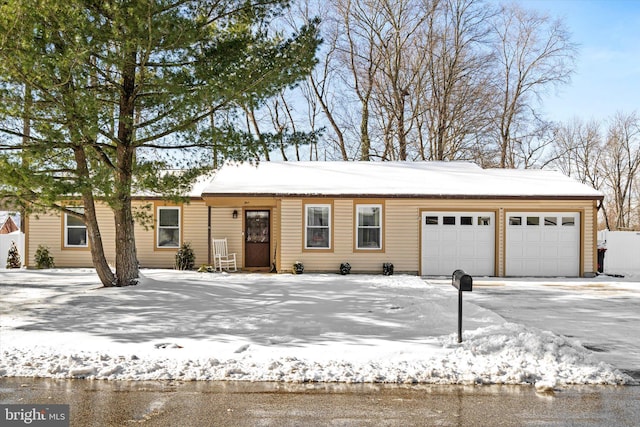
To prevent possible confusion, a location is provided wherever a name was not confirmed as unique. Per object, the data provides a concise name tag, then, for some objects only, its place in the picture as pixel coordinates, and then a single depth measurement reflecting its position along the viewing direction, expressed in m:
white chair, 17.00
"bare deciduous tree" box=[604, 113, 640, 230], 36.28
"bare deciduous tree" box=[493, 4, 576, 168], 29.83
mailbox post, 6.39
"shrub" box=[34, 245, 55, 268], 16.98
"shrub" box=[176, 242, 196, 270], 16.81
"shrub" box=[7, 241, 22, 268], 17.95
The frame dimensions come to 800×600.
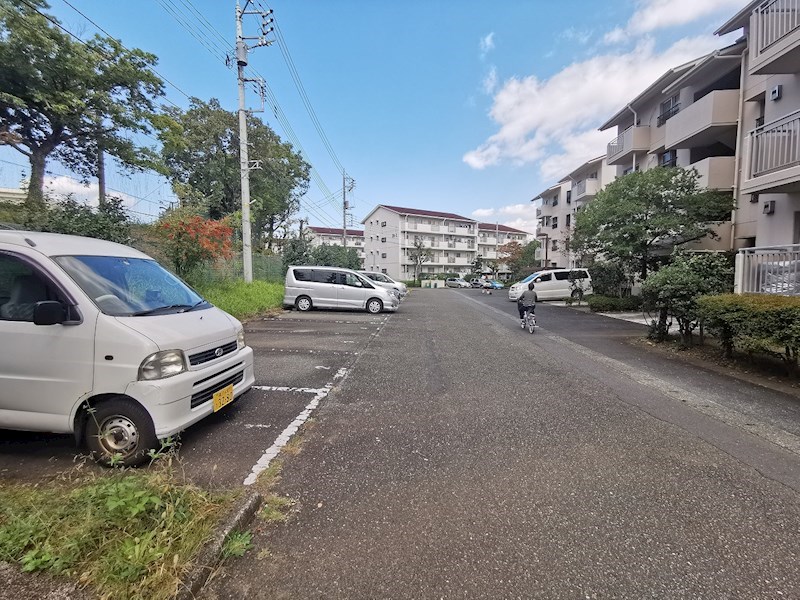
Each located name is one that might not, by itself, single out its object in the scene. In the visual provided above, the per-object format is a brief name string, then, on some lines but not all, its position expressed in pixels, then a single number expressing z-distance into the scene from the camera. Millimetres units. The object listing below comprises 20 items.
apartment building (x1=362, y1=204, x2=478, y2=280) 53344
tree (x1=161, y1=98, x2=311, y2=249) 23406
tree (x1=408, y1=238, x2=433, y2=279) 52469
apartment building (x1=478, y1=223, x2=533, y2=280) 62500
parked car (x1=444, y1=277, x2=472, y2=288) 49125
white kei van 2916
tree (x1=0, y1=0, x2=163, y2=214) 10594
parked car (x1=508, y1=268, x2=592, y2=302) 20594
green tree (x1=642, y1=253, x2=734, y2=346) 7316
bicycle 10406
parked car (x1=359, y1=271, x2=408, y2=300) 21191
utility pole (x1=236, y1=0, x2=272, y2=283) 14039
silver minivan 14484
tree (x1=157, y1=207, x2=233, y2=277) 10195
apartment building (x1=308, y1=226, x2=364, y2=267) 64500
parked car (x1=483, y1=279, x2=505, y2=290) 41462
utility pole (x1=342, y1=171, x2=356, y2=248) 34712
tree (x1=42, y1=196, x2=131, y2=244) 7398
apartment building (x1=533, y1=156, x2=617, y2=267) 27192
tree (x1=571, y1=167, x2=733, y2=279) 12445
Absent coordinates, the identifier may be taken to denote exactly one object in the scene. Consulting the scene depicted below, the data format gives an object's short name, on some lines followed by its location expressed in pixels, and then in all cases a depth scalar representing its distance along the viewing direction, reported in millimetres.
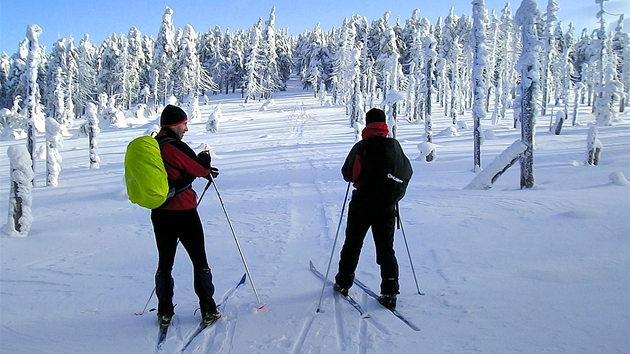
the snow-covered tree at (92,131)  19891
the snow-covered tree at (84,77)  59106
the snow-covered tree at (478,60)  15836
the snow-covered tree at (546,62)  28797
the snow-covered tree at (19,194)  7863
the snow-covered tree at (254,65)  60131
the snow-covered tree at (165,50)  50344
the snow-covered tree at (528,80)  11312
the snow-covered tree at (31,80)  17344
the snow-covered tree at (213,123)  35500
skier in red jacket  3566
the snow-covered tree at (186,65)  52719
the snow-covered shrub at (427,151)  18047
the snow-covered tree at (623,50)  38544
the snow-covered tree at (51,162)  15961
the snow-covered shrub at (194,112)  43888
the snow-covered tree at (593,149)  14672
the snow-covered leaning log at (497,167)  11156
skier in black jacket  3939
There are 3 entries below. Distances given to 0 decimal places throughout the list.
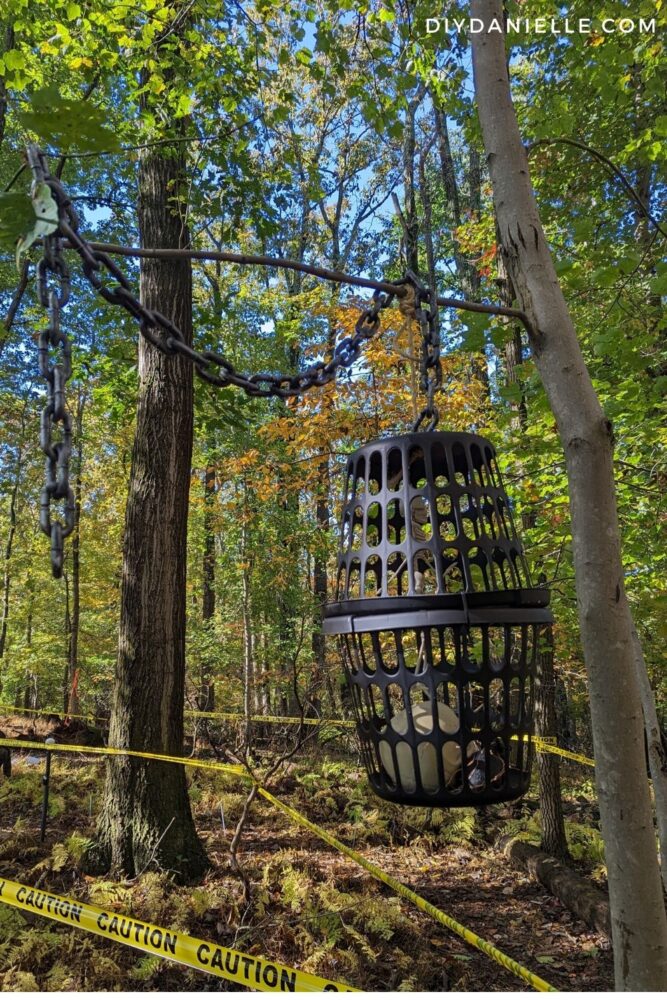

┄┄┄┄┄┄┄┄┄┄┄┄┄┄┄┄┄┄┄┄

- [EXERCISE REQUIREMENTS] Every line above should be retyped exactly; the pictures do not belong in the copy.

- [FINISHED TASK]
To prevent possible confusion, a location is provided wherever a name was not confirmed as unique. Per object, the data provides a concise name tag, then, for some objects only, its place in the picture as pixel coordinates, and then a single depth measurement reflecting its position along the viewing direction, expressed in m:
white chair, 17.00
"bare deciduous tree" box=[604, 113, 640, 230], 36.28
"bare deciduous tree" box=[493, 4, 576, 168], 29.83
mailbox post, 6.39
"shrub" box=[34, 245, 55, 268], 16.98
"shrub" box=[176, 242, 196, 270], 16.81
"shrub" box=[7, 241, 22, 268], 17.95
The frame dimensions come to 800×600.
Each located name is one that might not, by itself, single out its object in the scene. In the visual provided above, the per-object format is a brief name string, then, on some lines but not all, its position expressed in pixels, then a single number expressing z-distance into the scene from the camera. Millimetres units. The object listing below comprises 20 items.
apartment building (x1=362, y1=204, x2=478, y2=280) 53344
tree (x1=161, y1=98, x2=311, y2=249) 23406
tree (x1=408, y1=238, x2=433, y2=279) 52469
apartment building (x1=478, y1=223, x2=533, y2=280) 62500
parked car (x1=444, y1=277, x2=472, y2=288) 49125
white kei van 2916
tree (x1=0, y1=0, x2=163, y2=214) 10594
parked car (x1=508, y1=268, x2=592, y2=302) 20594
green tree (x1=642, y1=253, x2=734, y2=346) 7316
bicycle 10406
parked car (x1=359, y1=271, x2=408, y2=300) 21191
utility pole (x1=236, y1=0, x2=272, y2=283) 14039
silver minivan 14484
tree (x1=157, y1=207, x2=233, y2=277) 10195
apartment building (x1=308, y1=226, x2=364, y2=267) 64500
parked car (x1=483, y1=279, x2=505, y2=290) 41462
utility pole (x1=342, y1=171, x2=356, y2=248) 34712
tree (x1=42, y1=196, x2=131, y2=244) 7398
apartment building (x1=533, y1=156, x2=617, y2=267) 27192
tree (x1=571, y1=167, x2=733, y2=279) 12445
Absent coordinates, the identifier may be taken to denote exactly one object in the scene. Consulting the scene depicted below, the data format gives an object's short name, on some lines followed by its location expressed in pixels, and then in all cases a depth scalar representing its distance along the viewing direction, reported in millimetres.
the snow-covered tree at (92,131)  19891
the snow-covered tree at (84,77)  59106
the snow-covered tree at (478,60)  15836
the snow-covered tree at (546,62)  28797
the snow-covered tree at (19,194)  7863
the snow-covered tree at (254,65)  60131
the snow-covered tree at (165,50)  50344
the snow-covered tree at (528,80)  11312
the snow-covered tree at (31,80)  17344
the snow-covered tree at (213,123)  35500
skier in red jacket  3566
the snow-covered tree at (186,65)  52719
the snow-covered shrub at (427,151)  18047
the snow-covered tree at (623,50)  38544
the snow-covered tree at (51,162)  15961
the snow-covered shrub at (194,112)  43888
the snow-covered tree at (593,149)  14672
the snow-covered leaning log at (497,167)  11156
skier in black jacket  3939
There are 3 entries below. Distances given to 0 decimal places throughout the list.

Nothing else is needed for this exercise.